O caso Odebrecht no Peru
Além de García, a investigação sobre subornos da Odebrecht no Peru envolve também os ex-presidentes Alejandro Toledo (2001-2006), Ollanta Humala (2011-2016) e Pedro Pablo Kuczynski (2016-2018). Todos estão sob investigação do Ministério Público peruano.

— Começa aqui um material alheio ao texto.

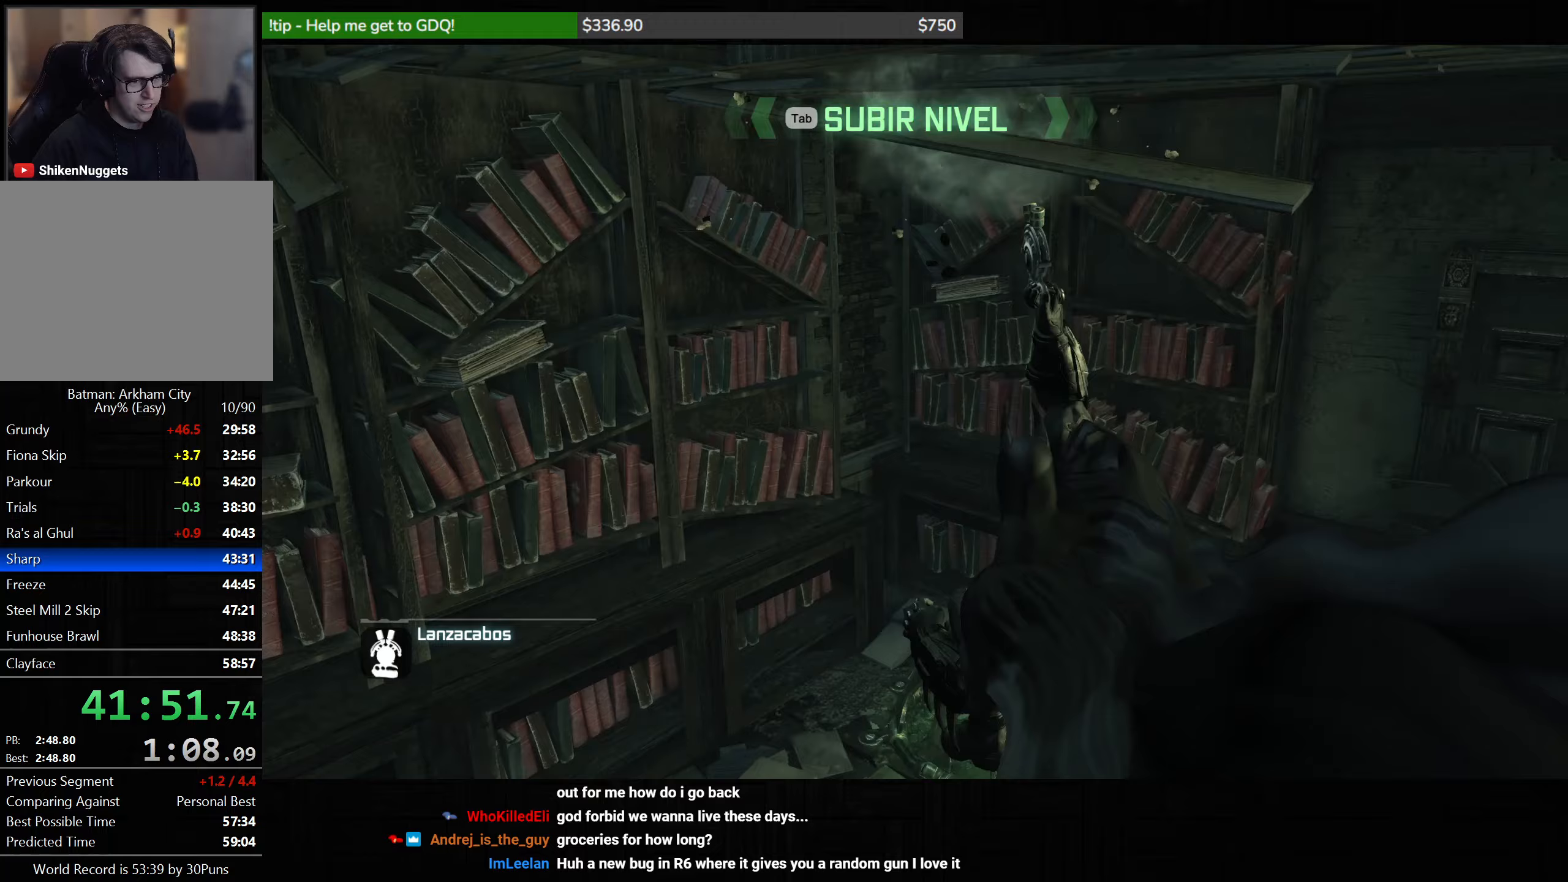
{"keys": ["a"], "mouse": [], "events": [[383, "w", "up"], [500, "a", "down"]]}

Kuczynski, de 80 anos, foi preso preventivamente por dez dias no início deste mês e nesta quarta-feira foi hospitalizado após sofrer uma crise de hipertensão arterial. Toledo, que supostamente recebeu US$ 20 milhões da empreiteira pela construção de uma rodovia, vive nos Estados Unidos. E Humala, que foi preso preventivamente no ano passado, atualmente aguarda julgamento em liberdade.
O escândalo também atingiu as ex-candidatas Lourdes Flores e Keiko Fujimori, filha do ex-presidente Alberto Fujimori (1990-2000), em prisão preventiva desde 31 de outubro.
A ordem judicial de detenção desta quarta-feira também afeta outras oito pessoas: o ex-ministro de Transportes Enrique Cornejo, Luis Nava, seu filho José Antonio Nava, Miguel Atala, seu filho Samir Atala, Oswaldo Plasencia Contreras, Jorge Menacho e Raúl Antonio Torres. Luis Nava, que foi ministro de García, teria recebido US$ 4 milhões da Odebrecht que, segundo os promotores peruanos, eram destinados ao ex-presidente.
Em fevereiro, a Odebrecht assinou um acordo de cooperação com a Procuradoria peruana em São Paulo para ampliar as investigações sobre pagamentos ilícitos no país andino.
Ficou então definido que a empresa teria que pagar cerca de US$ 182 milhões como compensação civil aos peruanos, com base em quatro licitações que venceu mediante o pagamento de subornos a autoridades locais. A empreiteira já admitira em 2016 que havia pagado propinas na casa dos US$ 29 milhões entre 2005 e 2014 no país.
O Peru é o oitavo país com o qual a Odebrecht firmou um acordo de colaboração. Negociações semelhantes ocorreram com o Brasil, os Estados Unidos, a Suíça, a República Dominicana, o Panamá, o Equador e a Guatemala.
Em dezembro, o presidente Martín Vizcarra, rejeitou a possibilidade dacontinuação das operações da Odebrecht no país, sob a alegação de que as práticas corruptas da empresa provocaram sérios estragos. Vizcarra assumiu a Presidência em 2018 depois da renúncia de Pedro Paulo Kuczynski, que sofria uma ameaça de impeachment. Apesar das críticas, Vizcarra afirmou que respeita o pacto dos promotores com a Odebrecht.